The United Kingdom became the first new member—and the first in Europe—to join the Comprehensive and Progressive Agreement for Trans-Pacific Partnership (CPTPP) since it entered into force in December 2018, unlocking access to a region with total GDP of USD 13.6 trillion.
The CPTPP is a free trade agreement signed by 11 Asia-Pacific countries (Australia, Brunei, Canada, Chile, Japan, Malaysia, Mexico, New Zealand, Peru, Singapore, and Vietnam) representing 13% of global GDP. The accord lowers barriers to trade in goods and services among member countries, which have pledged to scrap almost all tariffs and import charges on each other’s products. They have also accepted common obligations on food regulations, environmental protections, the digital economy, investment, labour, and financial services, among others.
The bloc will be worth more than 15% of the world’s GDP once the United Kingdom joins, according to British Prime Minister Rishi Sunak. “We are at our heart an open and free-trading nation, and this deal demonstrates the real economic benefits of our post-Brexit freedoms,” he said in a statement. “British businesses will now enjoy unparalleled access to markets from Europe to the south Pacific.”

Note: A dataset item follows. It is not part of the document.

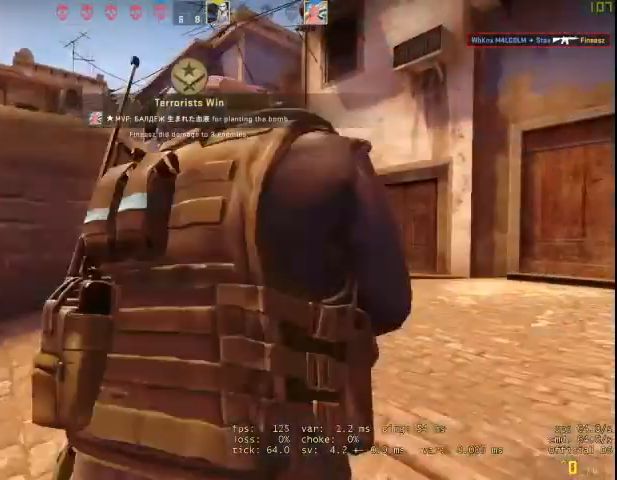
{"keys": [], "mouse": ["left"], "events": [[33, "ctrl", "up"], [333, "d", "up"]]}
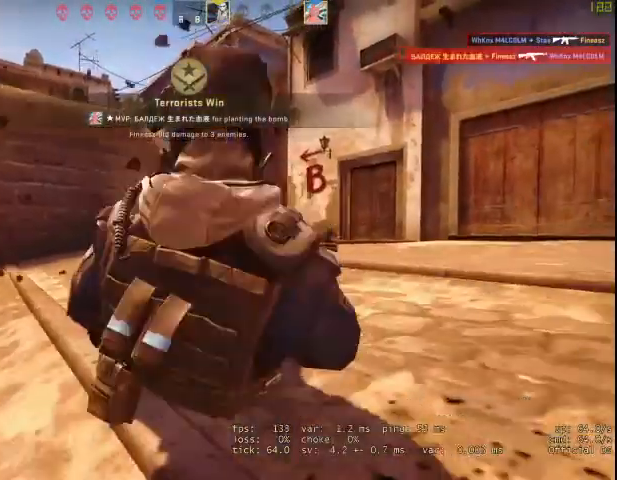
{"keys": [], "mouse": ["left"], "events": []}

While the British government called the agreement its “biggest trade deal since Brexit,” its own estimates show that the deal will raise long-term domestic GDP by just 0.08% over the long term—or about 15 years. That means it will have little impact to offset Europe trade losses as a result of Brexit.
Britain’s accession means the country has met the high standards of the CPTPP’s market access requirements and that it will align with the bloc’s sanitary and phytosanitary standards as well as provisions such as investor–state dispute settlement. The resolution of a spat between the United Kingdom and Canada over agricultural market access last month smoothed the way to joining up.
Will the CPTPP Replace the WTO?
China has also applied to join the CPTPP, but its progress has been slow. Taiwan also is seeking to join the bloc.
Trade pundits, including former New Zealand trade minister Tim Groser, say the CPTPP’s expansion as a global trade agreement rather than a regional one could supplant the World Trade Organization (WTO). He told the South China Morning Post that the CPTPP has manifested the “spaghetti bowl” concept—where countries make direct trade deals with each other, sidestepping the WTO.
Britain’s membership in the bloc transforms the CPTPP “from a regional to an alternative global system,” he said.
“The spaghetti is all being put together in this sort of large multilateral or multilateral/plurilateral deal . . . and of course, now we have this interest of China, the No. 2 economy in the world, plus the customs territory of Taiwan,” Groser said. “If the WTO continues to go round and round in circles doing very, very little, which is the case of the last 25 years, and this agreement loses its Asia-Pacific specific regional character and starts to acquire other members, I think there’s every reason to think it could become an alternative system of multilateral rules.”